Future work can test the effects of incorporating PROMIS measures, particularly for domains of functional status and fatigue, with other prognostic domains to build more robust prediction models of disease trajectories. Even if a prediction works well in a sample, attention must be paid to whether the prediction is clinically meaningful for care and decision making at the patient level. Still, it remains important to be mindful of the degree to which PROMIS measures are (or are not) incorporated into traditional data sources (e.g., EHRs) used for prediction. Generalizability of models that include PROMIS is limited to institutions that incorporate such measures. To that end, efforts to incorporate patient-reported outcomes into EHRs continues to be of high importance [19].

Limitations

This study has several limitations.
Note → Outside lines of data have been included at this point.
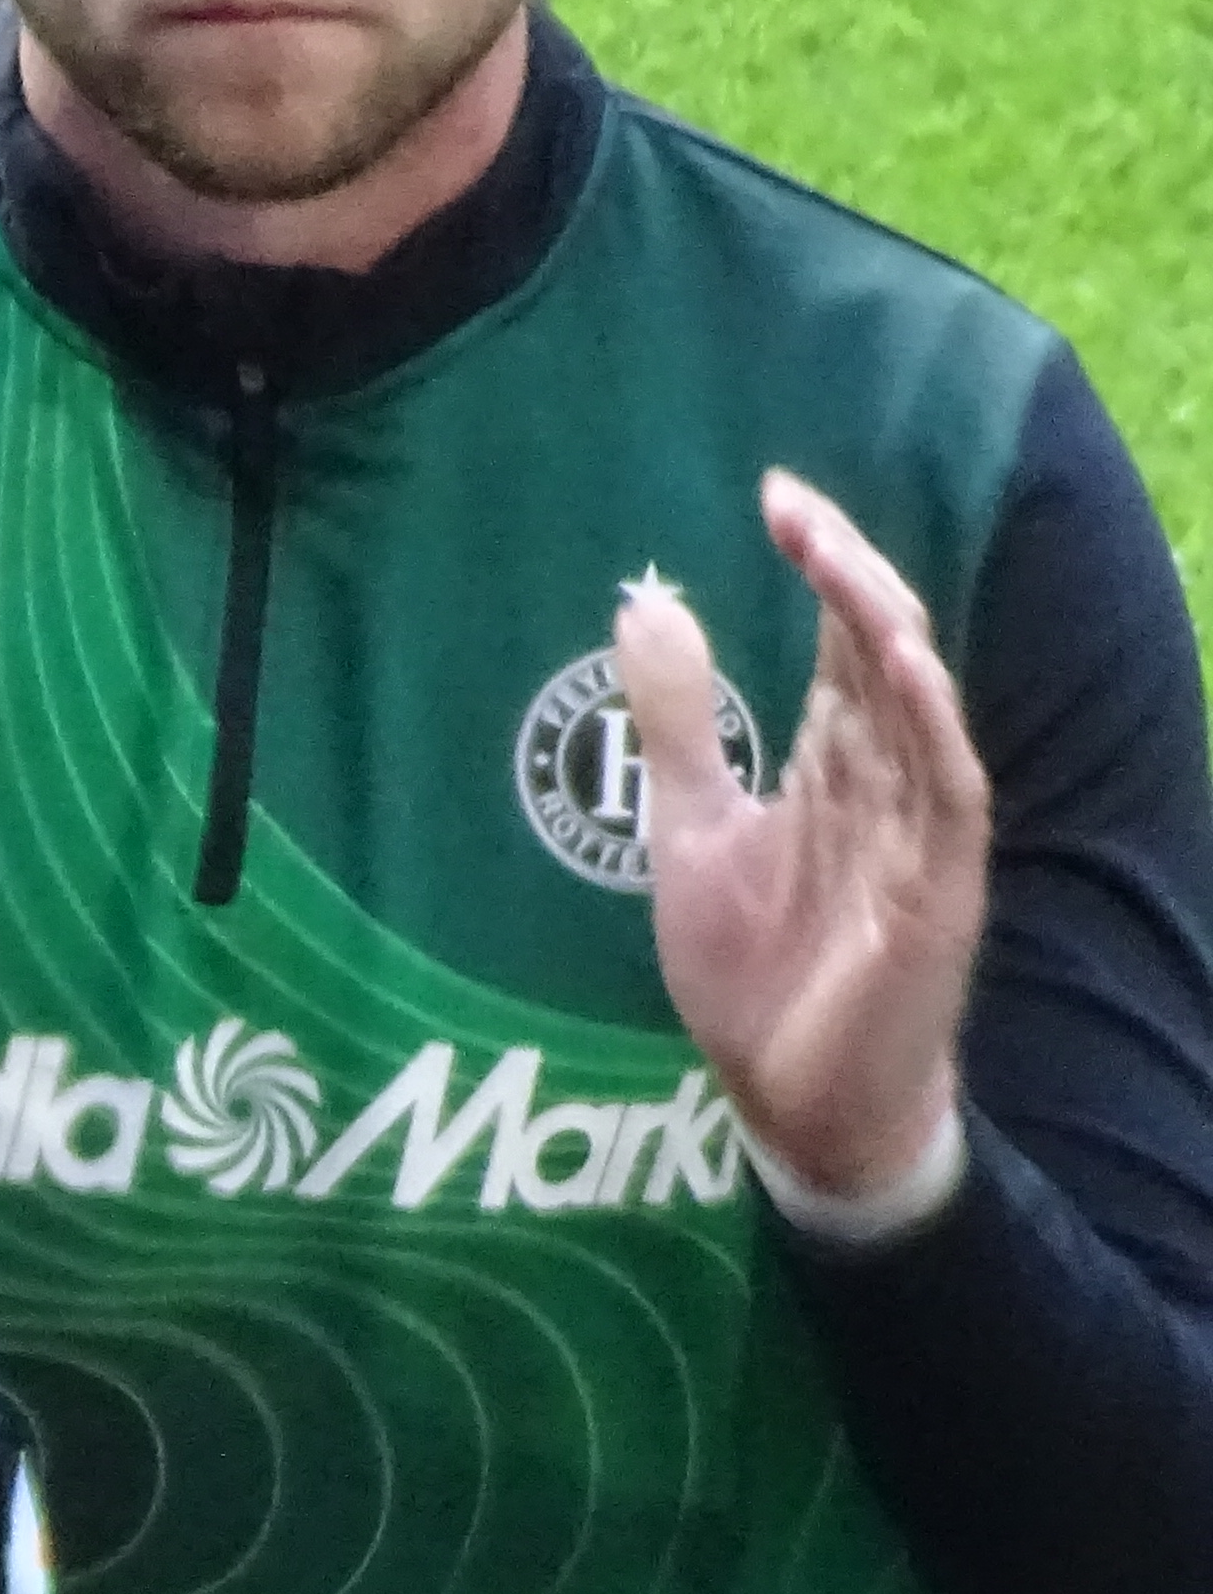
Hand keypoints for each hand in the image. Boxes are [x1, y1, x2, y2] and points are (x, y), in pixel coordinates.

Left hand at [626, 472, 990, 1198]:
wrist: (791, 1096)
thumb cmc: (754, 969)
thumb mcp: (688, 830)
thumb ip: (676, 724)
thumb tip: (646, 607)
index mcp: (835, 759)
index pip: (840, 636)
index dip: (819, 564)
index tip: (774, 497)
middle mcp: (887, 776)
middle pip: (881, 649)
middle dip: (846, 574)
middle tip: (796, 507)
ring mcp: (920, 828)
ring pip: (917, 704)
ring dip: (883, 630)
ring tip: (843, 562)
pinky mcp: (940, 886)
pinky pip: (948, 788)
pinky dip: (929, 725)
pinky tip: (903, 667)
First, it was conducted in a single academic medical system with limited patient diversity and may lack generalizability to other health systems with a differing patient mix. Although longitudinal data were limited for this analysis and prevented a quasi-experimental design, these EHR data reflect data available in real-world clinical practice, thereby indicating that patient-reported outcomes may indeed be best used for real-time symptom assessment and treatment rather than for incorporation into prediction models.

Conclusions

Though screeners such as PROMIS provide clinical utility for identifying and treating symptoms, their predictive power was limited in a system of neurology clinics. PROMIS continues to provide real-time symptom screening to support clinicians in identifying and meeting patient needs to support quality of life and may provide an opportunity to capture patient-reported decline, particular with respect to fatigue and functional status, near the end of life.